◆ PROBLEM ◆
Reproduce every line of the records below word for word, omitting the pictures.

*** RECORD SET ***

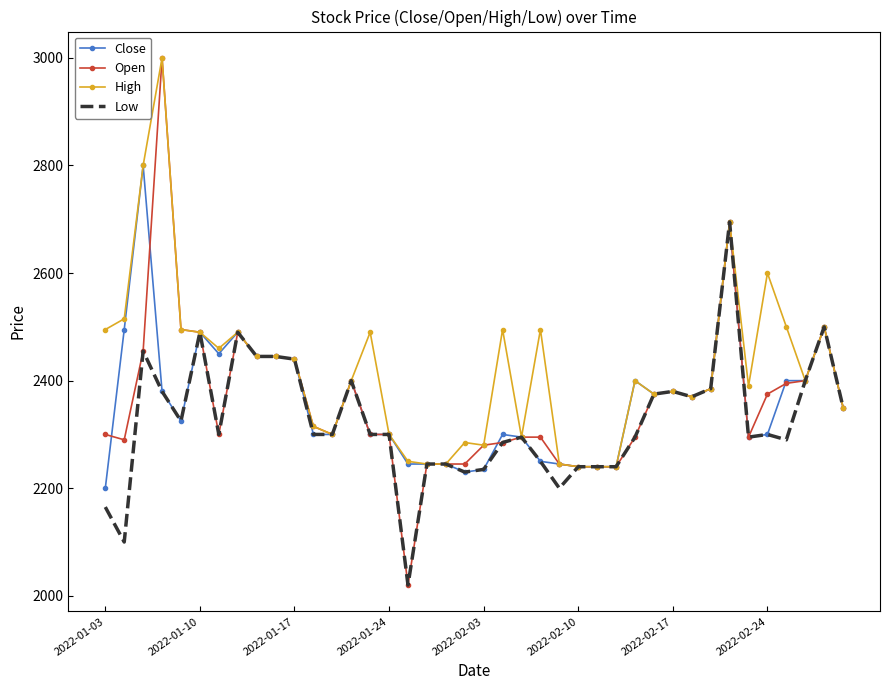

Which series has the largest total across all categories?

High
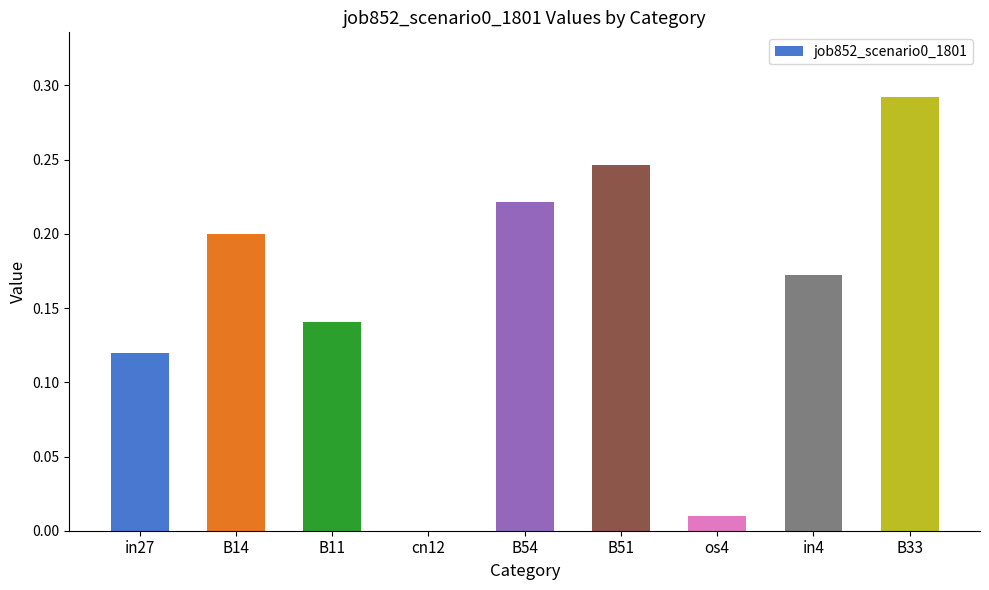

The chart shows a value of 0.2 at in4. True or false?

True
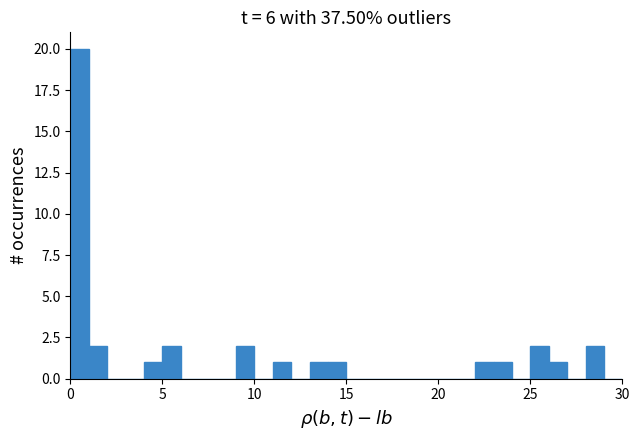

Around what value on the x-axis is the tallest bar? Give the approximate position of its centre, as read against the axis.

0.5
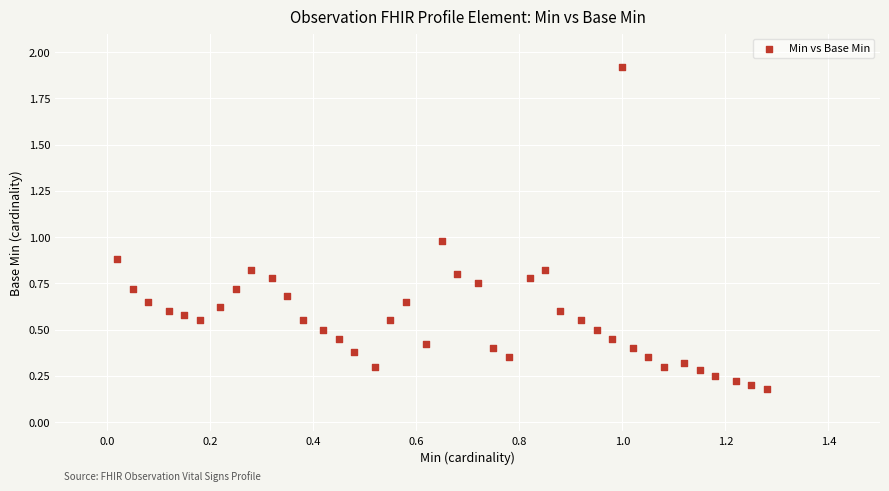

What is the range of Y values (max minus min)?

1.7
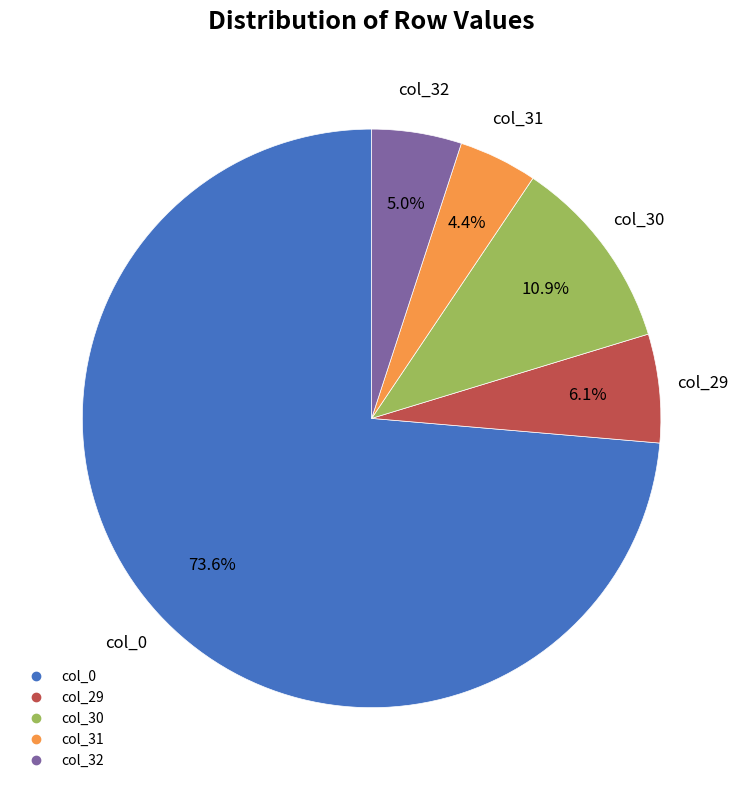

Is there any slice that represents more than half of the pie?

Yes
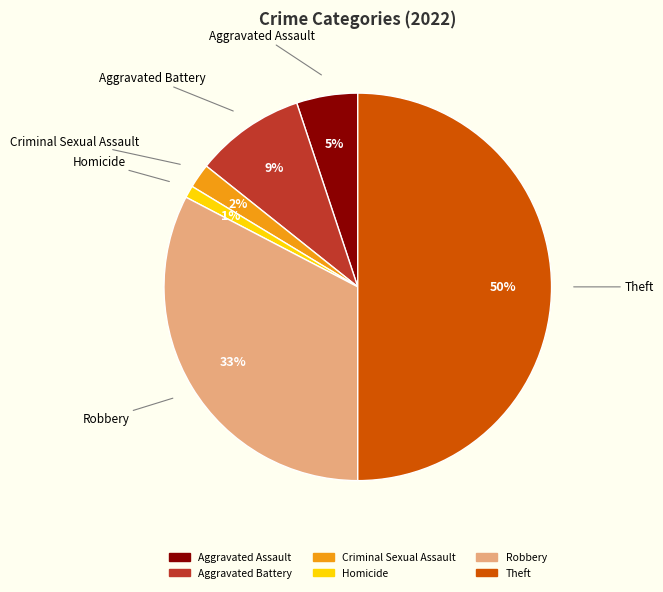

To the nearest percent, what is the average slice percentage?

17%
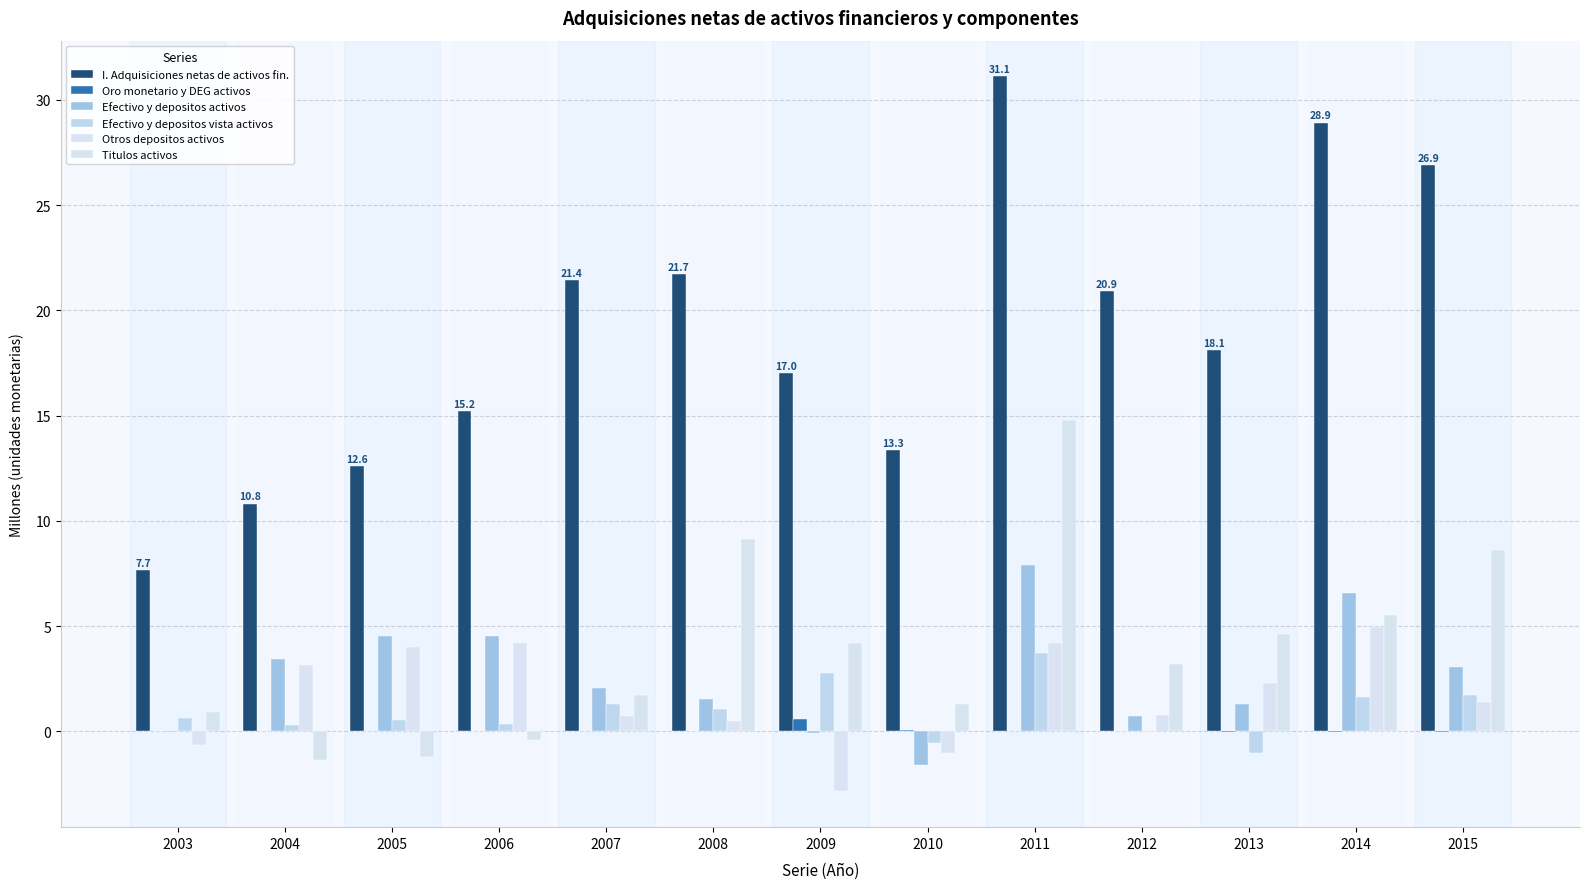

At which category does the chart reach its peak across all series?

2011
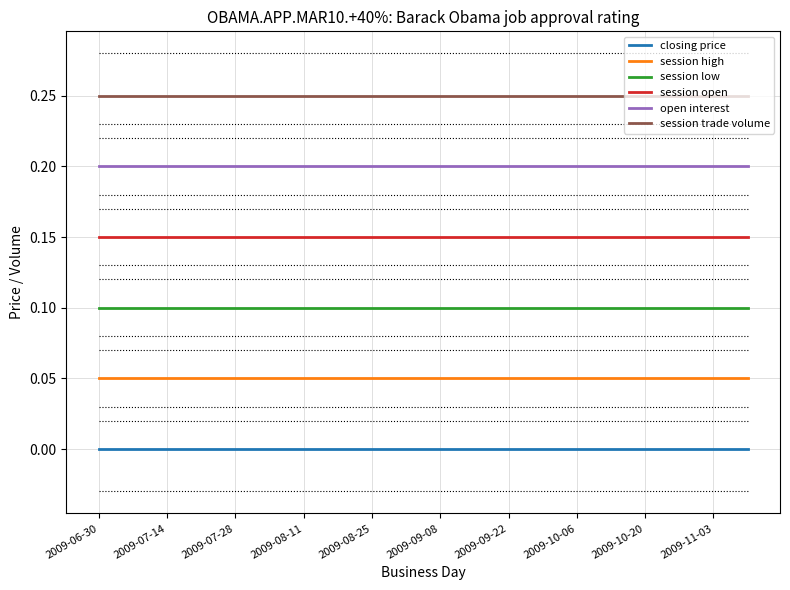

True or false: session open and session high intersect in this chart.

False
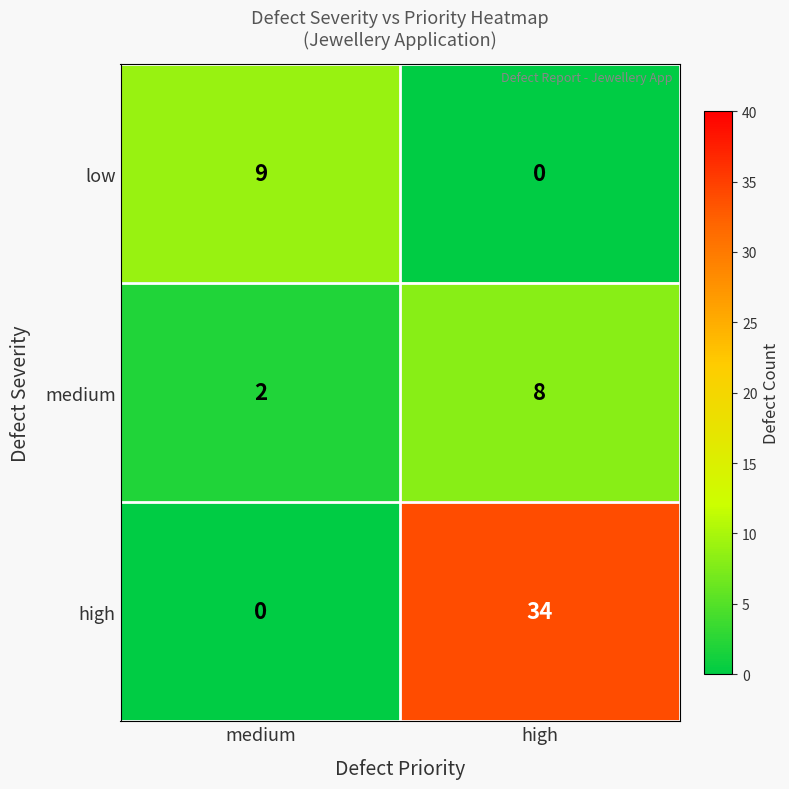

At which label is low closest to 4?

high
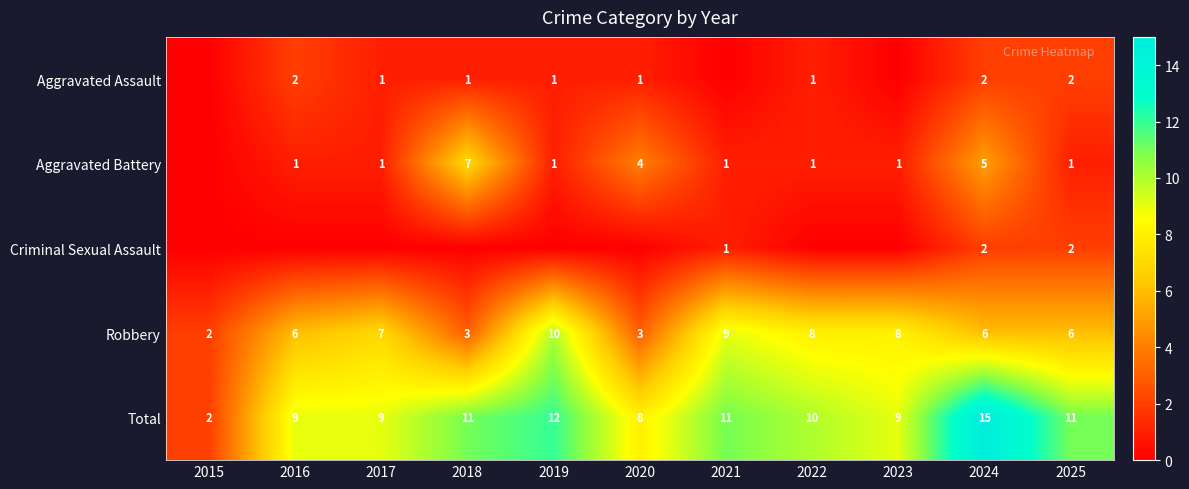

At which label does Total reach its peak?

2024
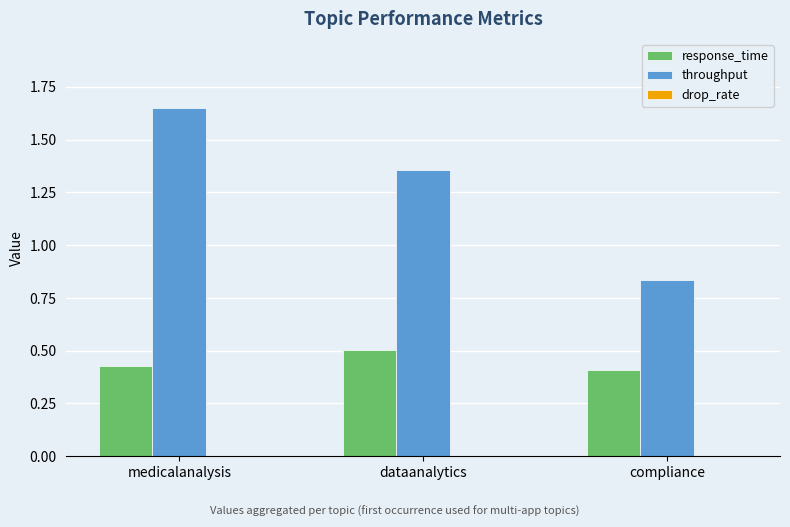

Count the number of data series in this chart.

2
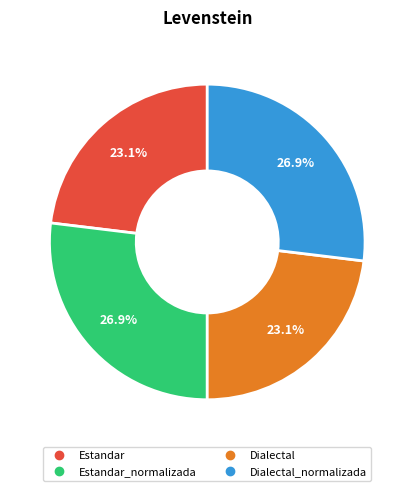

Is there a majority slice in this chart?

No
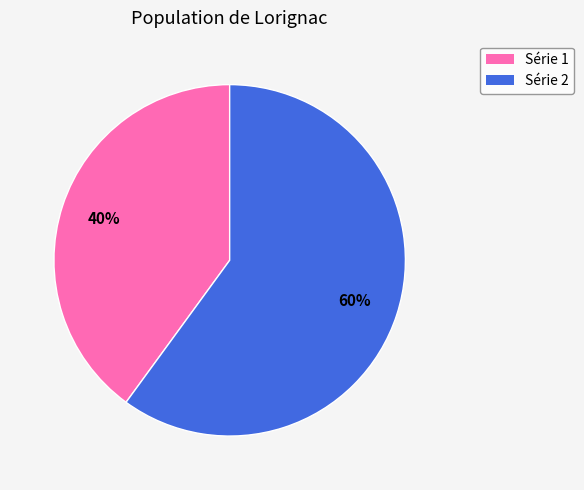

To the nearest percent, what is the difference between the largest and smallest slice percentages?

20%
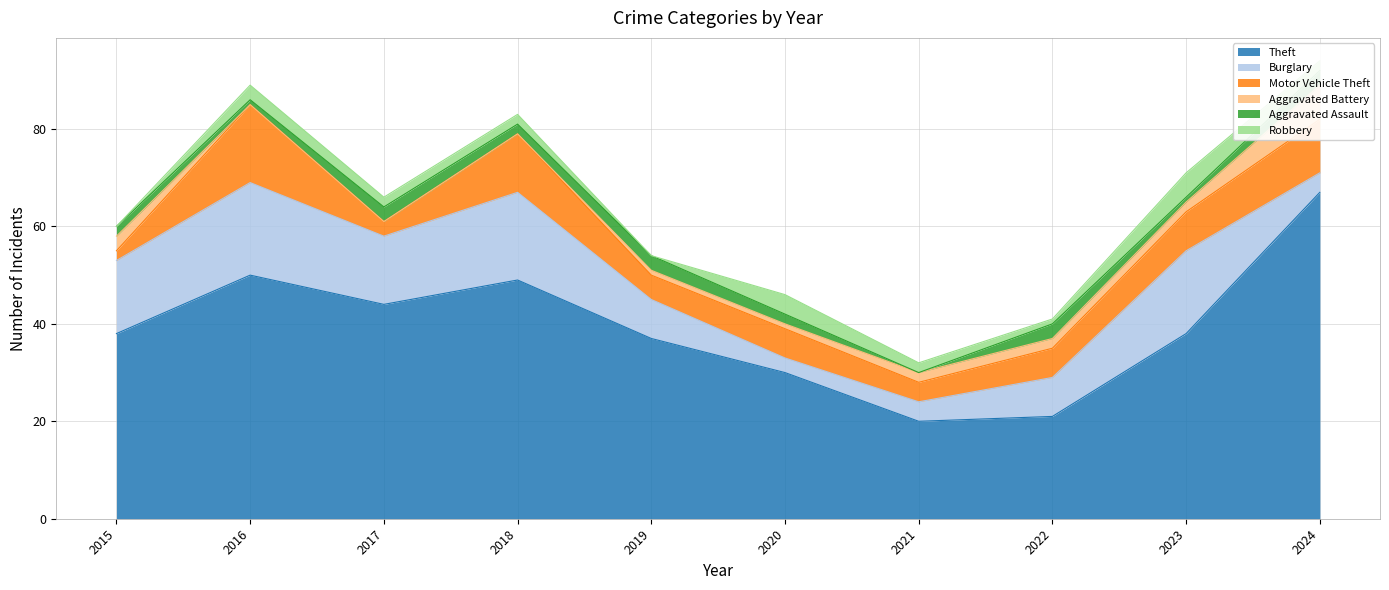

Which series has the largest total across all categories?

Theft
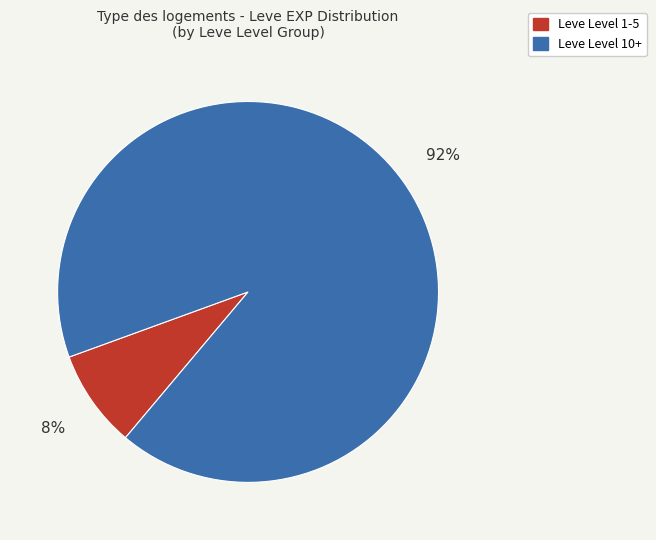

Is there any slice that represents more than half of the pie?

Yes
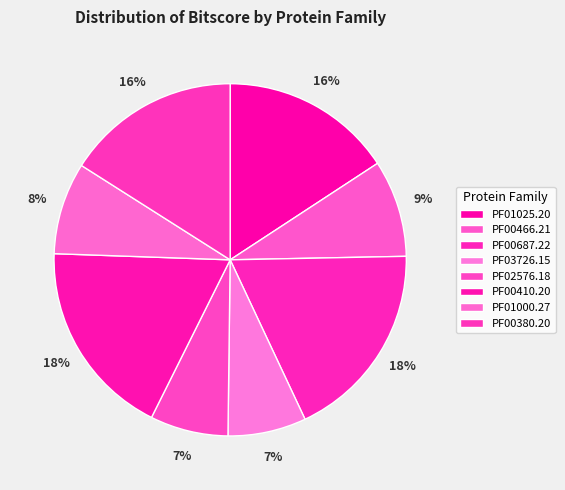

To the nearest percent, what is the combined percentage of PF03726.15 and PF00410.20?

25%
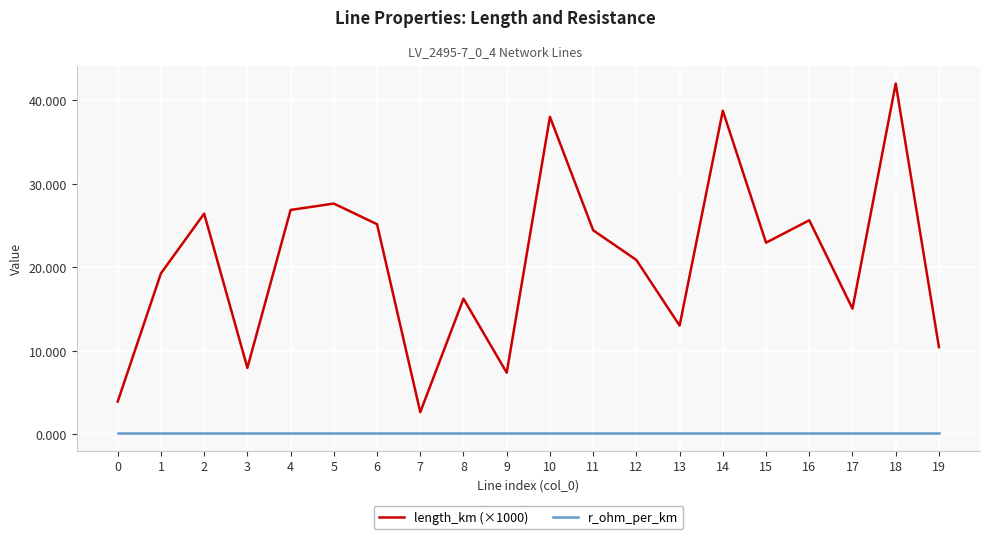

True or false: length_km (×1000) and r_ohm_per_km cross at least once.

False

*** End of RECORD SET ***

◆ TASK ANSWER ◆
Which series has the largest total across all categories?

High

The chart shows a value of 0.2 at in4. True or false?

True

Around what value on the x-axis is the tallest bar? Give the approximate position of its centre, as read against the axis.

0.5

What is the range of Y values (max minus min)?

1.7

Is there any slice that represents more than half of the pie?

Yes

To the nearest percent, what is the average slice percentage?

17%

At which category does the chart reach its peak across all series?

2011

True or false: session open and session high intersect in this chart.

False

At which label is low closest to 4?

high

At which label does Total reach its peak?

2024

Count the number of data series in this chart.

2

Is there a majority slice in this chart?

No

To the nearest percent, what is the difference between the largest and smallest slice percentages?

20%

Which series has the largest total across all categories?

Theft

Is there any slice that represents more than half of the pie?

Yes

To the nearest percent, what is the combined percentage of PF03726.15 and PF00410.20?

25%

True or false: length_km (×1000) and r_ohm_per_km cross at least once.

False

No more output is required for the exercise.